Weak visibility measurements require robust procedures

In my previous post I showed that visibility measures taken from News Search Engines (NSE) appeared to be very reliable, with a test-retest Mean Absolute Percent Accuracy in excess of 99% and a scale Cronbach’s Alpha in excess of 0.992. I also warned that these results had to be tested on a larger sample of concepts.

In this post I’ll focus on the robustness issue. I’ll follow-up with a detailed summary of my findings on the reliability of NSEs, in my next post.

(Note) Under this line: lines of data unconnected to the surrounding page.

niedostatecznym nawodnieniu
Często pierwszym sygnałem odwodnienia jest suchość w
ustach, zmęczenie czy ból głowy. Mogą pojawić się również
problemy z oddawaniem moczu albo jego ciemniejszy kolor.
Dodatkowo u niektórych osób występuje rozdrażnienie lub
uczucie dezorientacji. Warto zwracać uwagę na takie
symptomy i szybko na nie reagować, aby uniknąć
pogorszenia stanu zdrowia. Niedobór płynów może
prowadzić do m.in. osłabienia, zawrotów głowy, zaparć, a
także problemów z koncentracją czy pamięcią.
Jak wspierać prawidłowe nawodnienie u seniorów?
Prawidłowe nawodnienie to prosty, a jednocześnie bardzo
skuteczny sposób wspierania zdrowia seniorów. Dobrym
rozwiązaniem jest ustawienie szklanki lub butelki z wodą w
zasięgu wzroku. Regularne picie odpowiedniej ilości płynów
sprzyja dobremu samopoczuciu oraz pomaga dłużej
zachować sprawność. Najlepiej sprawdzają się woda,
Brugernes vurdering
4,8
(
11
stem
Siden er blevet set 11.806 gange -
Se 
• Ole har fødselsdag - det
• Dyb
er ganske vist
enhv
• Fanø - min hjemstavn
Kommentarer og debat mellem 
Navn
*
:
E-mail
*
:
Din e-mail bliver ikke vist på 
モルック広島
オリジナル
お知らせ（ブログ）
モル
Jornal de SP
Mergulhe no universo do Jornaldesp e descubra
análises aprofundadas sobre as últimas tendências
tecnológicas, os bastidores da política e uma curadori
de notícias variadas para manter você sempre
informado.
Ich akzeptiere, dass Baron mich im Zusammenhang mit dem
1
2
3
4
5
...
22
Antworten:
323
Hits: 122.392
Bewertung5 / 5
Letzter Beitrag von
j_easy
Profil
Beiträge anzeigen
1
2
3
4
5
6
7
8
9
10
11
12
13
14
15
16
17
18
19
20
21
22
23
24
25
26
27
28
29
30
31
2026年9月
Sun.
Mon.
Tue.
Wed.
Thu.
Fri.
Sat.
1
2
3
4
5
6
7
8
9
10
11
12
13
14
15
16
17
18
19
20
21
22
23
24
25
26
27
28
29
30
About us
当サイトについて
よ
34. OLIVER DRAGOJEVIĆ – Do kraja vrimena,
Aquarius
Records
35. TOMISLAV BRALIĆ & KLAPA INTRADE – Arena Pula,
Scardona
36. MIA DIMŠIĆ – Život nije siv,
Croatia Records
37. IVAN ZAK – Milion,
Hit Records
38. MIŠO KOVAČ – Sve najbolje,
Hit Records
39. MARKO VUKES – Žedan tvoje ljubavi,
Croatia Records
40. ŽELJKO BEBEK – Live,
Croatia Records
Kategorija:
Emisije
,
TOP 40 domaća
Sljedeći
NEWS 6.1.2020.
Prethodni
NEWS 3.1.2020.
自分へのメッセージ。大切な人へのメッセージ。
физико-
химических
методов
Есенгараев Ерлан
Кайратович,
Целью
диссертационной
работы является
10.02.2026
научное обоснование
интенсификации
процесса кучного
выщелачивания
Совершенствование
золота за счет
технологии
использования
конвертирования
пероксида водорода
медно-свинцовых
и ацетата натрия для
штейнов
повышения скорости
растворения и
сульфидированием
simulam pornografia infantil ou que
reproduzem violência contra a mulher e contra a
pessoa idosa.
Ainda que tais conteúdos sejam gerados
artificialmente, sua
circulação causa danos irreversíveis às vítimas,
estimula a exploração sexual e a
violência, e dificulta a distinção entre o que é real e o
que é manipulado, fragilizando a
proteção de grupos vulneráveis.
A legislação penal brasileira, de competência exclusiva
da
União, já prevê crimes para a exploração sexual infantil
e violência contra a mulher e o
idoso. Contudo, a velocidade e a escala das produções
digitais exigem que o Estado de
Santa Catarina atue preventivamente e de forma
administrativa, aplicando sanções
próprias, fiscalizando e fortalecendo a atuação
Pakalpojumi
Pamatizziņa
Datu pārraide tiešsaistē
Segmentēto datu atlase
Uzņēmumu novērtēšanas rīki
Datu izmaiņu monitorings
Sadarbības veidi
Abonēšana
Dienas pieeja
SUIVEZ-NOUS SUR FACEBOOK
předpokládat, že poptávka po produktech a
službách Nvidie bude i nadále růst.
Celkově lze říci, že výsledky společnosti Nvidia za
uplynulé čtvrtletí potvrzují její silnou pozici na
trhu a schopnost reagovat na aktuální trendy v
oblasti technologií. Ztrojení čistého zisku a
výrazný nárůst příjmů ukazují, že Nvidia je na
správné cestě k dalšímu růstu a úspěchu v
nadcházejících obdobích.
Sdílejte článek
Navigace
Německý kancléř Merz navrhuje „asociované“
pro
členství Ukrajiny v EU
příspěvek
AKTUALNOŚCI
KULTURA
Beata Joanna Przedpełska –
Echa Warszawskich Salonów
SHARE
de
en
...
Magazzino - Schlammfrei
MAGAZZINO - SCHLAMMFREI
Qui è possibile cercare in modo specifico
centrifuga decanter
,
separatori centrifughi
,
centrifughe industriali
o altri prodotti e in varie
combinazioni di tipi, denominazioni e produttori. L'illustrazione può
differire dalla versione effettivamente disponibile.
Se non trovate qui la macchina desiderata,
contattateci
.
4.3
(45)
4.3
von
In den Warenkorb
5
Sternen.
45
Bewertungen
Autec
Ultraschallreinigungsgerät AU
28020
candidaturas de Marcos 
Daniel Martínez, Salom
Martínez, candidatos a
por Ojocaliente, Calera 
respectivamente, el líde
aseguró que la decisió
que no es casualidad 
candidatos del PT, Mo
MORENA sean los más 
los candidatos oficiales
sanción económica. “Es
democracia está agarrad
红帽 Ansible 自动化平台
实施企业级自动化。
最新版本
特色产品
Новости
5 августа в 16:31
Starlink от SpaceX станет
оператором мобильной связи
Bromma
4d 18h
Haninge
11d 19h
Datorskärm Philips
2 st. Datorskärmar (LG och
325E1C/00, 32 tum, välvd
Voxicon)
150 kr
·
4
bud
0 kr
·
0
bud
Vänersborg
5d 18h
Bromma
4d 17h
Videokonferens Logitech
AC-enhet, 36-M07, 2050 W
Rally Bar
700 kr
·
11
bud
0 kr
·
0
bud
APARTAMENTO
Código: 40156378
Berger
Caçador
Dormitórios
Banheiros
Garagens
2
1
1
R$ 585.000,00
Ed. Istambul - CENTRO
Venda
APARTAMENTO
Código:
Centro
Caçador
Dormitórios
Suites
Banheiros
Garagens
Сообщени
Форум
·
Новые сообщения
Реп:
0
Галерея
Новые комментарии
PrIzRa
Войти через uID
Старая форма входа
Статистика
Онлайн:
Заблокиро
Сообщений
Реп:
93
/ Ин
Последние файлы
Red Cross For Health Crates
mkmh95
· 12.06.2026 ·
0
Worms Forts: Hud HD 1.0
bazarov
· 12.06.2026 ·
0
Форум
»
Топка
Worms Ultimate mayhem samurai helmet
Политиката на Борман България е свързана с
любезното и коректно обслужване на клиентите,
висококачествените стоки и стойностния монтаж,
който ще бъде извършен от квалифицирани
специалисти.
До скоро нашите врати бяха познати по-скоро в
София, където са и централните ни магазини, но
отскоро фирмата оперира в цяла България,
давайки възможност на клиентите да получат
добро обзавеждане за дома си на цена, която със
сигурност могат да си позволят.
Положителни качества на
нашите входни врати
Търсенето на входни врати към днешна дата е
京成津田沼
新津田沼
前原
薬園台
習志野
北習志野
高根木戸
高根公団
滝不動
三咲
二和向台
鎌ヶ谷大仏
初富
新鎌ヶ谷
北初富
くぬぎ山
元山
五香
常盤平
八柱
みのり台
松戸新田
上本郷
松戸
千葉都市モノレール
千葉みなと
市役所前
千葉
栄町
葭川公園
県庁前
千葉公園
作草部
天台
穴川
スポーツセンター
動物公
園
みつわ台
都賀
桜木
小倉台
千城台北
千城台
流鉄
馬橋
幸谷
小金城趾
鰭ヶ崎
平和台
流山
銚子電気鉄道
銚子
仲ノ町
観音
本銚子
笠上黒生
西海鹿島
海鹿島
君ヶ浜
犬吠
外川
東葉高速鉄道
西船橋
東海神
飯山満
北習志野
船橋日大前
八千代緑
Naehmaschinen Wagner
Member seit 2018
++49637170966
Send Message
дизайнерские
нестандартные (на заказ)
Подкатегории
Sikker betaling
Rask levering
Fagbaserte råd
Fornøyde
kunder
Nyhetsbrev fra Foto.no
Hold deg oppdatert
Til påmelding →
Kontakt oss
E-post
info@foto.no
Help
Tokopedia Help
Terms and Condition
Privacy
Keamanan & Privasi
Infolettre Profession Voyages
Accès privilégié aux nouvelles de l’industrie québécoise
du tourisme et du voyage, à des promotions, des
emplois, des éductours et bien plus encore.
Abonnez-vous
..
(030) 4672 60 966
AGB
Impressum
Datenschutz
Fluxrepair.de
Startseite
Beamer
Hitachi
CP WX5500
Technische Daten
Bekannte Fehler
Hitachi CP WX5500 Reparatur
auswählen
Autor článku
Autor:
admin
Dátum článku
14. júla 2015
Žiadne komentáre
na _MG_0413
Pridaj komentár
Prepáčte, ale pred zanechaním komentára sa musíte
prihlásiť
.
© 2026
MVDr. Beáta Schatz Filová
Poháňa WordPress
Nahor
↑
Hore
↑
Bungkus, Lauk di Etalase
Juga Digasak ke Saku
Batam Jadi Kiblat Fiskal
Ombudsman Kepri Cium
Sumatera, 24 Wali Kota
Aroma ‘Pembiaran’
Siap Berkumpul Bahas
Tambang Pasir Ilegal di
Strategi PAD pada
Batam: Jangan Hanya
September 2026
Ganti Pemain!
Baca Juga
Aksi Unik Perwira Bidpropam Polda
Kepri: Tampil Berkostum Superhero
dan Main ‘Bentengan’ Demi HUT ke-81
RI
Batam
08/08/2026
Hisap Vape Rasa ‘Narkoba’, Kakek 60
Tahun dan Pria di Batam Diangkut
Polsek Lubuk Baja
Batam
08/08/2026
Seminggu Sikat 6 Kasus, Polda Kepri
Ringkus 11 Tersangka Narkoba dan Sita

First, recall that a reliable measure is a measure that is consistent. We can appreciate reliability by taking repeated measures of the same metrics. The consistency of test-retest is certainly desirable but clearly insufficient as a defective instrument returning constant results would be consistent yet unreliable. We must therefore take repeated measures of a metric on different subjects. A reliable instrument will be able to consistently discriminate between subjects (i.e. if you weight people and rank them from the heaviest to the lightest, a perfectly reliable scale would consistently return identical ranks). A better way is to take repeated measures using different instruments. That is the idea behind "convergent reliability".

These ideas come largely from the field of psychometrics, where the distribution of errors could reasonably be assumed to be somewhat normal. But this is not the case with web metrics, where errors can be extreme.

So let me introduce the idea of robustness and contrast it with the idea of reliability. (see a wikipedia article here). A robust instrument is an instrument that always returns reasonable values, with normal errors. A weak instrument is an instrument that occasionally breaks down and may return extreme values. Think of a bathroom scale — a robust scale always gives your weight, give or take a couple of kilos; a non-robust scale will sometimes return erratic values like zero kilo or 900 kilos. Non-robust could be conceived as "delicate", where a deliberate trade-off has been made such that usually the result is very accurate but occasionally something goes wrong, or merely as "weak" where freak events occur in addition to normal errors.

Consider the figure below, where 100 consecutive measurements are reported. Both instruments are identically reliable (99.5% accurate). The difference is that errors are random in one case, and extreme in the other. Now, let me ask: which scale would you rather use, the robust scale or the delicate scale?


My answer is that it depends — if you use a robust estimation technique, you should be able to detect extreme values and you will prefer series 2, produced by a delicate instrument which is usually right on. If, on the other hand, you cannot tell if a value is extreme or not, then you may prefer series 1, produced by a robust instrument which is never far off the mark.

Extreme values occur quite frequently on the web. In my next post I will report on a set of 9 queries about 1 000 concepts. Out of 9 000 queries, 39 were obvious outliers (unable to get a result after 6 tries). But this is the very tip of a quite large iceberg as there are hundreds of suspect values, including some really really extreme outliers.

This is both not really surprising nor trivial. Not surprising as extreme errors may have several causes, either at the source (a NSE returns an erroneous value) or during the treatment (a parsing error). Not trivial as the magnitude of these extreme values dwarfs the true correlation. Consider the scattergram below, where counts about 1 000 queries to Google News and Yahoo News are displayed.


For some reason, on October the 7th, Yahoo! reported a count of 585 000 news items for the word "Loveridge" compared to just one instance in Google News. This is not a parsing error as AllTheWeb, owned by Yahoo! returned 750 000 instances, with other NSEs returning very low counts.

At the other end of the spectrum, Google News reported a count of 72 000 news items for "Lies" compared to 1 071 at Yahoo! News. Other NLEs also reported counts in the neighborhood of 1 000.

Keeping these two extremes in the dataset will yield a very weak correlation of .02 between Google and Yahoo! News. Removing just 2 observations will bring the correlation close to .75!!

The figure below shows the same points as above, after removal of these 2 extreme outliers.


So what? First, take more than one measure. Three at least because if you are confronted with a "Loveridge case" where one NSE says "very many" and another says "very few" you’ll need a third if not a fourth data point if you want to be able to tell which is which. Second, eyeballing extreme values will not do it. There are just too many data points, many of which are not obvious calls. Since NSEs are not robust instruments, a robust estimation is a must.